König Felipe und Ehefrau Letizia, Infantin Elena und Infantin Cristina mit Ehemann Iñaki Urdangarin 
König Felipe und Ehefrau Letizia, Infantin Elena und Infantin Cristina mit Ehemann Iñaki Urdangarin 
© Dana Press
Die Royals im GALA-News-Ticker: Die Schwestern von König Felipe von Spanien verärgern mit vorzeitiger Corona-Impfung +++ Prinzessin Madeleine verpasst wieder einen besonderen Familienmoment.

Die Royals im GALA-News-Ticker

4. März 2021

Infantin Elena und Infantin Cristina bringen spanischen Hof in Verruf

Schon wieder ist das spanische Königshaus in der Kritik. Diesmal ist es allerdings nicht der ehemalige König Juan Carlos, 83, sondern seine Töchter, die für einen Skandal sorgen. Der Grund: Infantin Elena, 57, und Infantin Cristina, 55, haben sich in Abu Dhabi gegen das Coronavirus impfen lassen. Die beiden Schwestern des spanischen Königs Felipe, 53, wären laut der Impfreihenfolge jedoch noch gar nicht an der Reihe gewesen und geraten mit dieser Aktion unter heftigen Beschuss der spanischen Medien sowie einiger Minister. Auch "öffentliche Bezugspersonen" wie die Königsfamilienmitglieder hätten sich an die Protokolle zu halten, heißt es von Seiten der Wirtschaftsministerin Nadia Calviño. Arbeitsministerin Yolanda Díaz geht sogar einen Schritt weiter und hält diese Aktion für "abstoßend", immerhin seien in Spanien noch nicht einmal alle Angehörigen des medizinischen Personals geimpft. 

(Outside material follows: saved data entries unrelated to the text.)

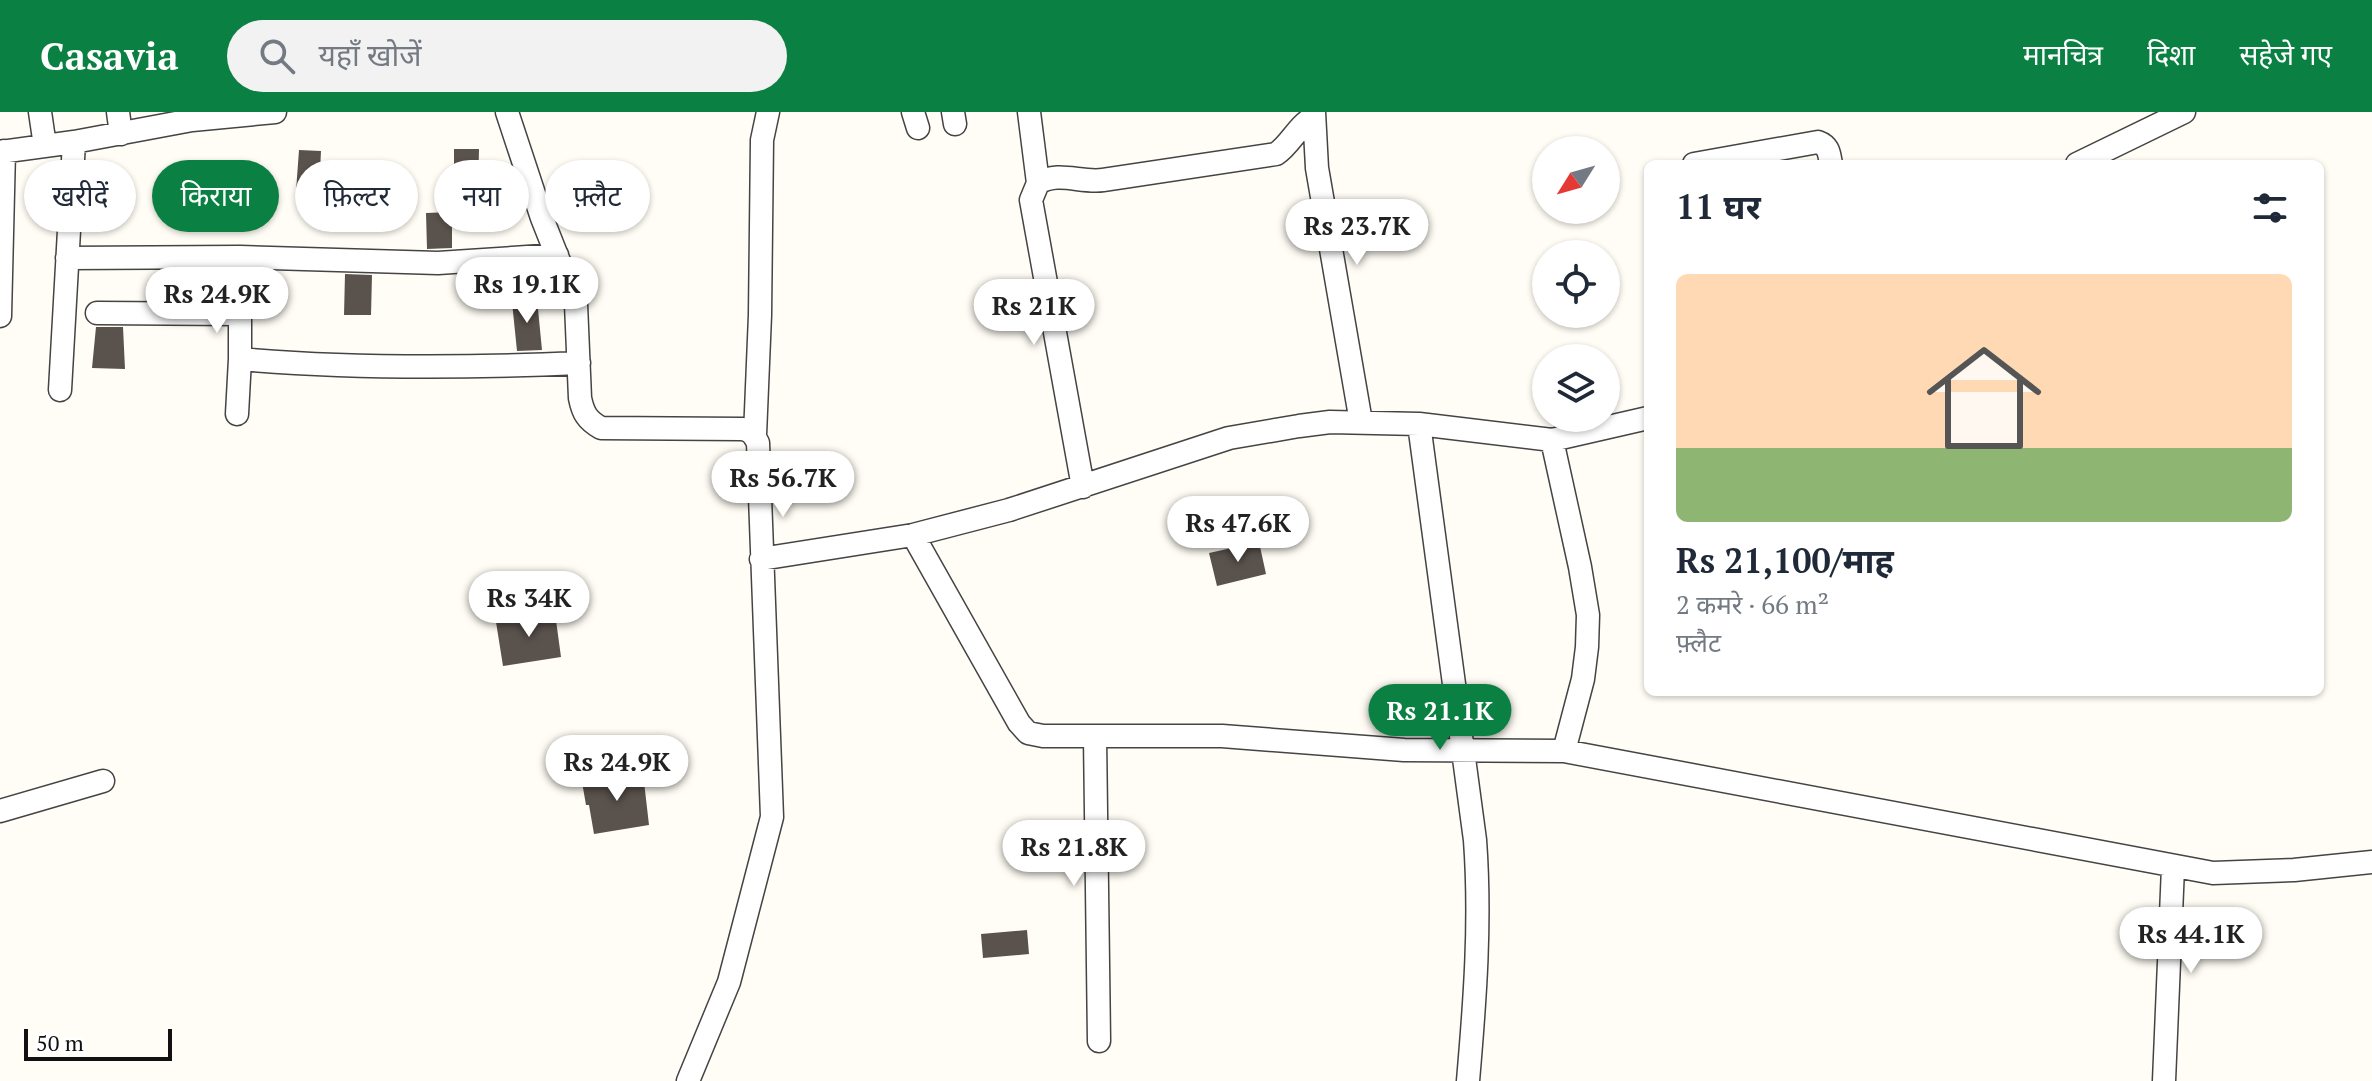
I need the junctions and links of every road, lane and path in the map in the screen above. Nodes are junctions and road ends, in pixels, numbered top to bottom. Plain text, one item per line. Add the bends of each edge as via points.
1 (40, 112) edge
2 (768, 112) edge
3 (1029, 112) edge
4 (2184, 112) edge
5 (264, 113) edge
6 (514, 114) edge
7 (1314, 115) edge
8 (191, 116) edge
9 (2153, 116) edge
10 (120, 123) edge
11 (74, 142) junction
12 (45, 146) junction
13 (2, 151) edge
14 (2109, 157) edge
15 (1717, 160) edge
16 (1830, 160) edge
17 (1038, 183) junction
18 (557, 255) junction
19 (240, 257) junction
20 (67, 258) junction
21 (97, 313) dead end
22 (240, 314) junction
23 (0, 316) edge
24 (240, 359) junction
25 (579, 363) junction
26 (60, 390) dead end
27 (237, 414) dead end
28 (1644, 419) edge
29 (1361, 422) junction
30 (1419, 424) junction
31 (755, 435) junction
32 (1552, 440) junction
33 (1083, 487) junction
34 (913, 535) junction
35 (761, 559) junction
36 (1095, 736) junction
37 (1462, 749) junction
38 (1564, 751) junction
39 (103, 781) dead end
40 (0, 811) edge
41 (2372, 862) edge
42 (2173, 867) junction
43 (1099, 1041) dead end
44 (688, 1081) edge
45 (1468, 1081) edge
46 (2164, 1081) edge

1 - 12 street
2 - 31 street via 762,151
3 - 17 street
4 - 9 street
5 - 8 street
6 - 18 street
7 - 17 street via 1276,154 1090,182 1057,176
7 - 29 street via 1317,168
8 - 10 street
9 - 14 street
10 - 11 street
11 - 12 street
11 - 20 street
12 - 13 street
13 - 23 street
15 - 16 street via 1818,142 1825,144
17 - 33 street via 1031,200
18 - 19 street via 438,263
18 - 25 street via 576,304
19 - 20 street
19 - 22 street
20 - 26 street
21 - 22 street
22 - 24 street
24 - 25 street via 310,365
24 - 27 street
25 - 31 street via 583,412 601,428 742,429
28 - 32 street
29 - 30 street
29 - 33 street via 1229,438
30 - 32 street
30 - 37 street
31 - 35 street
32 - 38 street via 1588,615 1583,679
33 - 34 street
34 - 35 street
34 - 36 street via 1028,733
35 - 44 street via 772,817 729,982
36 - 37 street via 1222,736 1404,750
36 - 43 street
37 - 38 street
37 - 45 street via 1478,878 1478,963
38 - 42 street
39 - 40 street
41 - 42 street via 2253,873
42 - 46 street

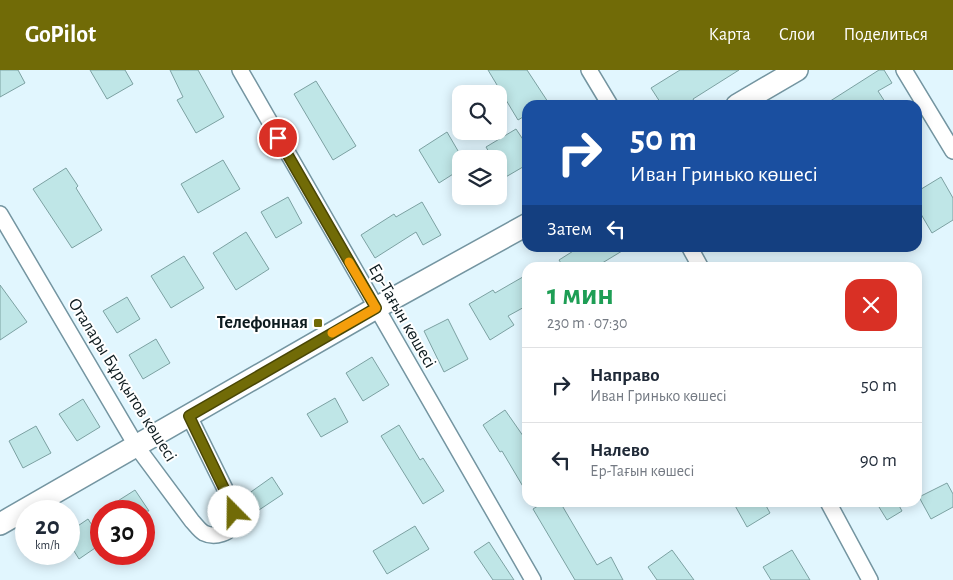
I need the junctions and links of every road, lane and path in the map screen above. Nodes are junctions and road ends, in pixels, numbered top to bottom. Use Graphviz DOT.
graph roads {
  1 [pos="240,70"];
  2 [pos="589,70"];
  3 [pos="797,70"];
  4 [pos="904,70"];
  5 [pos="607,100"];
  6 [pos="746,100"];
  7 [pos="953,151"];
  8 [pos="0,214"];
  9 [pos="522,227"];
  10 [pos="376,308"];
  11 [pos="189,416"];
  12 [pos="137,447"];
  13 [pos="831,507"];
  14 [pos="0,524"];
  15 [pos="533,580"];
  16 [pos="870,580"];
  1 -- 10 [label="street, Ер-Тағын көшесі"];
  2 -- 5 [label="street"];
  3 -- 6 [label="street"];
  4 -- 7 [label="street"];
  8 -- 12 [label="street, Оталары Бұрқытов көшесі"];
  9 -- 10 [label="street"];
  10 -- 11 [label="street"];
  10 -- 15 [label="street, Ер-Тағын көшесі"];
  11 -- 12 [label="street"];
  11 -- 12 [label="street, Оталары Бұрқытов көшесі"];
  12 -- 14 [label="street"];
  13 -- 16 [label="street"];
}
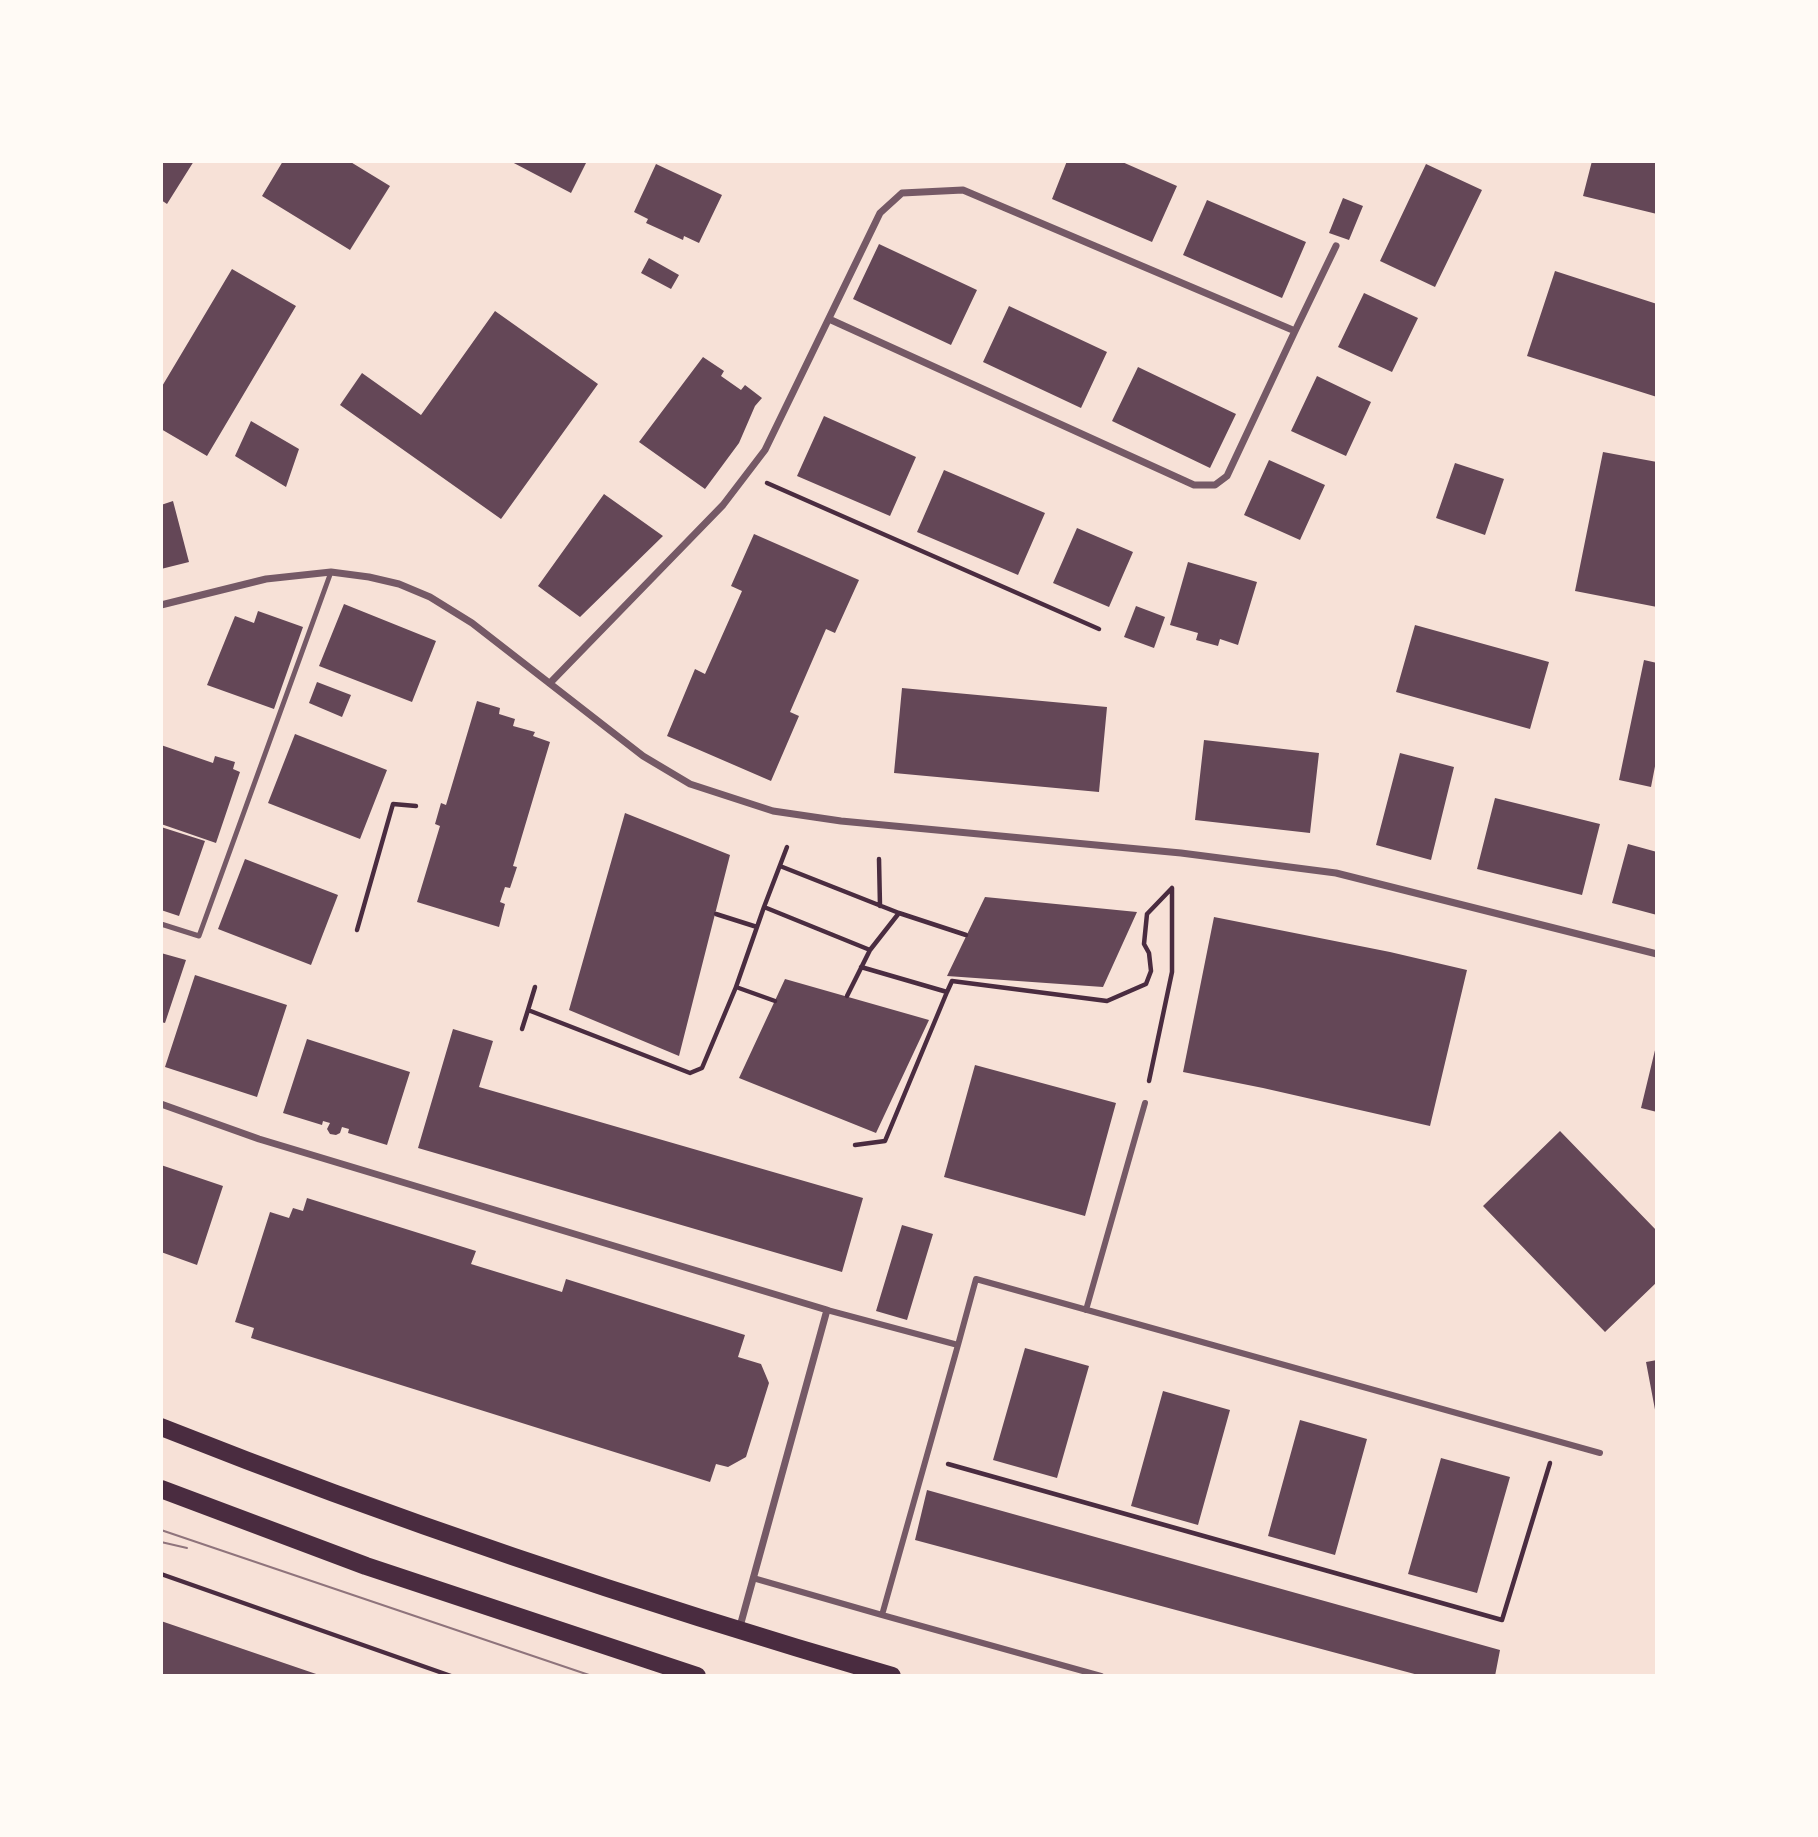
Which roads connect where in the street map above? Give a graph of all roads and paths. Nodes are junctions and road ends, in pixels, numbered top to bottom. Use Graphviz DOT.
graph roads {
  1 [pos="1336,246"];
  2 [pos="829,319"];
  3 [pos="1294,331"];
  4 [pos="747,474"];
  5 [pos="331,572"];
  6 [pos="161,605"];
  7 [pos="1099,629"];
  8 [pos="550,684"];
  9 [pos="416,806"];
  10 [pos="787,847"];
  11 [pos="879,859"];
  12 [pos="780,866"];
  13 [pos="880,906"];
  14 [pos="764,907"];
  15 [pos="899,913"];
  16 [pos="716,914"];
  17 [pos="161,924"];
  18 [pos="757,927"];
  19 [pos="356,930"];
  20 [pos="966,935"];
  21 [pos="870,950"];
  22 [pos="1657,954"];
  23 [pos="861,967"];
  24 [pos="535,987"];
  25 [pos="736,987"];
  26 [pos="947,992"];
  27 [pos="846,996"];
  28 [pos="775,1001"];
  29 [pos="528,1010"];
  30 [pos="522,1030"];
  31 [pos="1145,1103"];
  32 [pos="161,1104"];
  33 [pos="855,1145"];
  34 [pos="827,1310"];
  35 [pos="1086,1310"];
  36 [pos="958,1345"];
  37 [pos="161,1427"];
  38 [pos="1557,1442"];
  39 [pos="1600,1453"];
  40 [pos="926,1458"];
  41 [pos="161,1489"];
  42 [pos="161,1574"];
  43 [pos="753,1578"];
  44 [pos="881,1615"];
  45 [pos="739,1631"];
  46 [pos="452,1676"];
  47 [pos="697,1676"];
  48 [pos="892,1676"];
  49 [pos="1101,1676"];
  1 -- 3 [label="street"];
  2 -- 3 [label="street"];
  2 -- 3 [label="street"];
  2 -- 4 [label="street"];
  4 -- 7 [label="path"];
  4 -- 8 [label="street"];
  5 -- 6 [label="street"];
  5 -- 8 [label="street"];
  5 -- 17 [label="lane"];
  8 -- 22 [label="street"];
  9 -- 19 [label="path"];
  10 -- 12 [label="path"];
  11 -- 13 [label="path"];
  12 -- 13 [label="path"];
  12 -- 14 [label="path"];
  13 -- 15 [label="path"];
  14 -- 18 [label="path"];
  14 -- 21 [label="path"];
  15 -- 20 [label="path"];
  15 -- 21 [label="path"];
  16 -- 18 [label="path"];
  18 -- 25 [label="path"];
  21 -- 23 [label="path"];
  23 -- 26 [label="path"];
  23 -- 27 [label="path"];
  24 -- 29 [label="path"];
  25 -- 28 [label="path"];
  25 -- 29 [label="path"];
  26 -- 31 [label="path"];
  26 -- 33 [label="path"];
  29 -- 30 [label="path"];
  31 -- 35 [label="street"];
  32 -- 34 [label="street"];
  34 -- 36 [label="street"];
  34 -- 43 [label="street"];
  35 -- 36 [label="street"];
  35 -- 38 [label="street"];
  36 -- 40 [label="street"];
  37 -- 45 [label="main road"];
  38 -- 39 [label="street"];
  38 -- 40 [label="path"];
  40 -- 44 [label="street"];
  41 -- 47 [label="main road"];
  42 -- 46 [label="path"];
  43 -- 44 [label="street"];
  43 -- 45 [label="street"];
  44 -- 49 [label="street"];
  45 -- 48 [label="main road"];
}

Infantin Elena reagiert mit einem Brief an die Medien auf die Vorwürfe. Sie und ihre Schwester hätten in dem Golfemirat das Angebot der Impfung angenommen, um "einen Gesundheitspass zu erhalten", der es ihnen ermögliche, ihren Vater regelmäßig zu besuchen. Der spanische Hof hat sich zu den neuesten Ereignissen bisher nicht geäußert. Aufgedeckt wurde der Vorfall durch das Online-Nachrichtenportal "El Confidencial". Demnach sollen die beiden Royals im Februar bei einem Besuch des 83-Jährigen, der dort seit sieben Monaten im Exil lebt, die Impfung enthalten haben.

3. März 2021

Prinzessin Madeleine verpasst wieder einen besonderen Familienmoment

Geht es nach den Schweden – oder zumindest der Boulevardpresse –, könnte Prinzessin Madeleine, 38, lieber heute als morgen nach Stockholm reisen. Zuletzt hat man das Nesthäkchen von König Carl Gustaf, 74, und Königin Silvia, 76, im Dezember 2019 in seiner alten Heimat gesehen. Vor allem die bevorstehende Geburt ihres Neffen oder ihrer Nichte wäre ein wunderbarer Anlass, ein Flugzeug in Florida zu besteigen. Prinzessin Sofia, 36, so gab es der Palast im Dezember bekannt, werde ihr drittes Kind Ende März, Anfang April zur Welt bringen. Den Mini-Royal wird Madeleine vorerst nur digital zu Gesicht bekommen. Wann sie ihn im Arm halten kann, steht in den Sternen.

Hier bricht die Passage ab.